Case ID: ad2d_112/html/0149-02.html
Source: Caselaw Access Project
Author: {"author": "", "license": "Public Domain", "url": "https://static.case.law/"}
Date Created: 2024-08-24T03:29:51.129683

Frank Paone et al., Respondents, v Dewey Tryon, Appellant, et al., Defendant.
   In an automobile negligence action to recover damages for property damage and personal injuries, defendant Dewey Tryon appeals from an order of the Supreme Court, Suffolk County (Vitale, J.), dated December 30, 1983, which denied his motion to dismiss the complaint as to him as barred by the Statute of Limitations.

Order affirmed, with costs.

Plaintiffs commenced this action by service of a summons and complaint upon defendant Dewey Tryon on or about March 4, 1983. The complaint alleges that a motor vehicle accident took place on January 9, 1981, due to defendant Dewey Tryon’s negligent operation of an automobile owned by the State of New York which forced plaintiff Paone to swerve into the opposite lane of traffic and strike a vehicle stopped for a light at an intersection.
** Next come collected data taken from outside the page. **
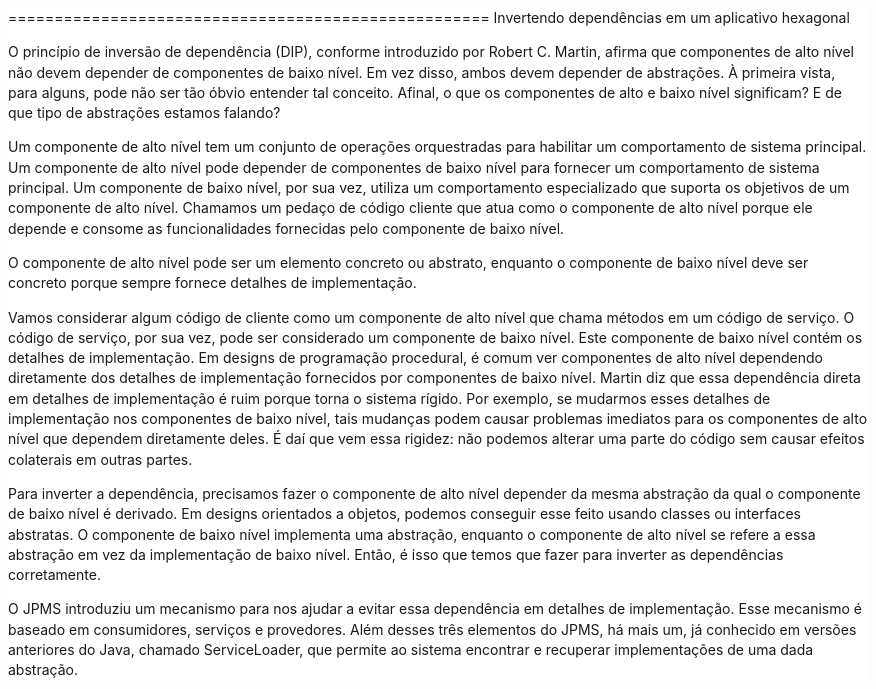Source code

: 
====================================================
Invertendo dependências em um aplicativo hexagonal

O princípio de inversão de dependência (DIP), conforme introduzido por Robert C. Martin, afirma que
componentes de alto nível não devem depender de componentes de baixo nível. Em vez disso,
ambos devem depender de abstrações. À primeira vista, para alguns, pode não ser tão óbvio
entender tal conceito. Afinal, o que os componentes de alto e baixo nível significam? E de que tipo de abstrações estamos falando?

Um componente de alto nível tem um conjunto de operações orquestradas para habilitar um comportamento de sistema
principal. Um componente de alto nível pode depender de componentes de baixo nível para fornecer um comportamento de sistema principal. Um
componente de baixo nível, por sua vez, utiliza um comportamento especializado que suporta os objetivos
de um componente de alto nível. Chamamos um pedaço de código cliente que atua como o componente de
alto nível porque ele depende e consome as funcionalidades fornecidas pelo componente de baixo nível.

O componente de alto nível pode ser um elemento concreto ou abstrato, enquanto o componente de baixo
nível deve ser concreto porque sempre fornece detalhes de implementação.

Vamos considerar algum código de cliente como um componente de alto nível que chama métodos em um
código de serviço. O código de serviço, por sua vez, pode ser considerado um componente de baixo nível. Este
componente de baixo nível contém os detalhes de implementação. Em designs de programação procedural, é
comum ver componentes de alto nível dependendo diretamente dos detalhes de implementação fornecidos por componentes de baixo nível.
Martin diz que essa dependência direta em detalhes de implementação é ruim porque torna o sistema
rígido. Por exemplo, se mudarmos esses detalhes de implementação nos componentes de baixo
nível, tais mudanças podem causar problemas imediatos para os componentes de alto nível que dependem diretamente deles.
É daí que vem essa rigidez: não podemos alterar uma parte do código sem causar efeitos colaterais em outras
partes.

Para inverter a dependência, precisamos fazer o componente de alto nível depender da mesma abstração da qual
o componente de baixo nível é derivado. Em designs orientados a objetos, podemos conseguir esse feito usando
classes ou interfaces abstratas. O componente de baixo nível implementa uma abstração, enquanto o componente
de alto nível se refere a essa abstração em vez da implementação de baixo nível. Então, é isso que temos que
fazer para inverter as dependências corretamente.

O JPMS introduziu um mecanismo para nos ajudar a evitar essa dependência em detalhes de
implementação. Esse mecanismo é baseado em consumidores, serviços e provedores. Além
desses três elementos do JPMS, há mais um, já conhecido em versões anteriores do Java,
chamado ServiceLoader, que permite ao sistema encontrar e recuperar implementações de uma dada abstração.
Public Officers Law § 17 merely creates a cause of action on behalf of a State employee or officer against the State for indemnification for financial loss sustained by virtue of such employee’s or officer’s negligence while acting within the scope of his employment (see, Ott v Barash, 109 AD2d 254; De Vivo v Grosjean, 48 AD2d 158). Under that statute the State does not become the real party in interest as there is no assumption of direct liability for the employee’s negligent acts (Ott v Barash, supra; Olmstead v Britton, 48 AD2d 536).
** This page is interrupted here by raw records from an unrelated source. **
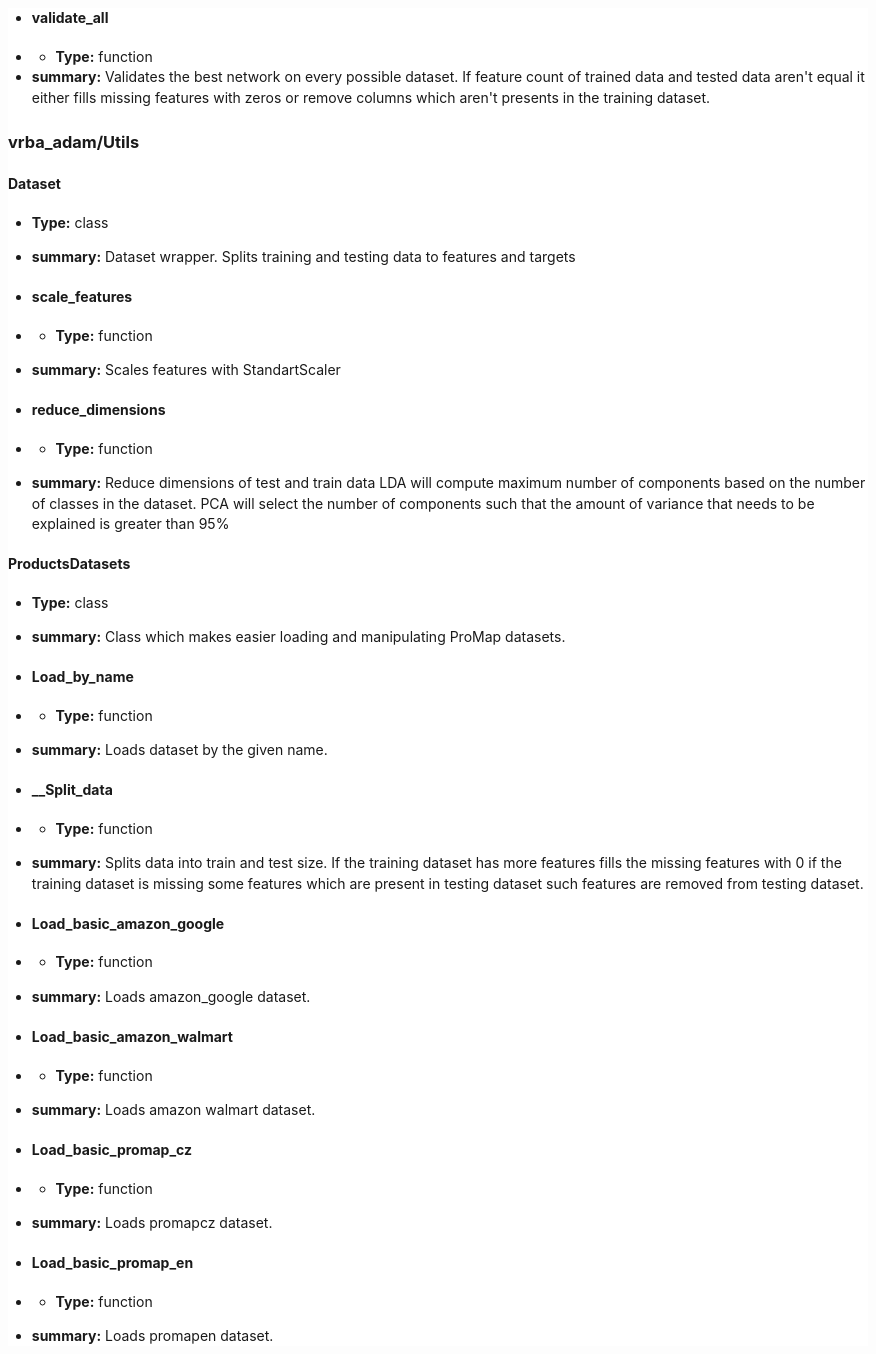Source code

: - #### validate_all
- - **Type:**  function
- **summary:** Validates the best network on every possible dataset. If feature count of trained data and tested data aren't equal it either fills missing features with zeros or remove columns which aren't presents in the training dataset.



### vrba_adam/Utils


#### Dataset
- **Type:** class

- **summary:**      Dataset wrapper. 
    Splits training and testing data to features and targets

- #### scale_features
- - **Type:** function
- **summary:** Scales features with  StandartScaler

- #### reduce_dimensions
- - **Type:** function
- **summary:** Reduce dimensions of test and train data
        LDA will compute maximum number of components based on the number of classes in the dataset.
        PCA will select the number of components such that the amount of variance that needs to be explained is greater than 95%

#### ProductsDatasets
- **Type:** class

- **summary:**      Class which makes easier loading and manipulating ProMap datasets.

- #### Load_by_name
- - **Type:** function
- **summary:** Loads dataset by the given name.

- #### __Split_data
- - **Type:** function
- **summary:** Splits data into train and test size. If the training dataset has more features fills the missing features with 0 if the training dataset is missing some features which are present in testing dataset such features are removed from testing dataset.

- #### Load_basic_amazon_google
- - **Type:** function
- **summary:** Loads amazon_google dataset.

- #### Load_basic_amazon_walmart
- - **Type:** function
- **summary:** Loads amazon walmart dataset.

- #### Load_basic_promap_cz
- - **Type:** function
- **summary:** Loads promapcz dataset.

- #### Load_basic_promap_en
- - **Type:** function
- **summary:** Loads promapen dataset.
Since plaintiffs have the right to sue a State employee in the Supreme Court and the State is not the real party in interest based upon its duty to indemnify under the Public Officers Law, the applicable Statute of Limitations is three years as provided in CPLR 214. Therefore plaintiffs’ action was timely commenced as against defendant Dewey Tryon. Lazer, J. P., Gibbons, Thompson and Kunzeman, JJ., concur.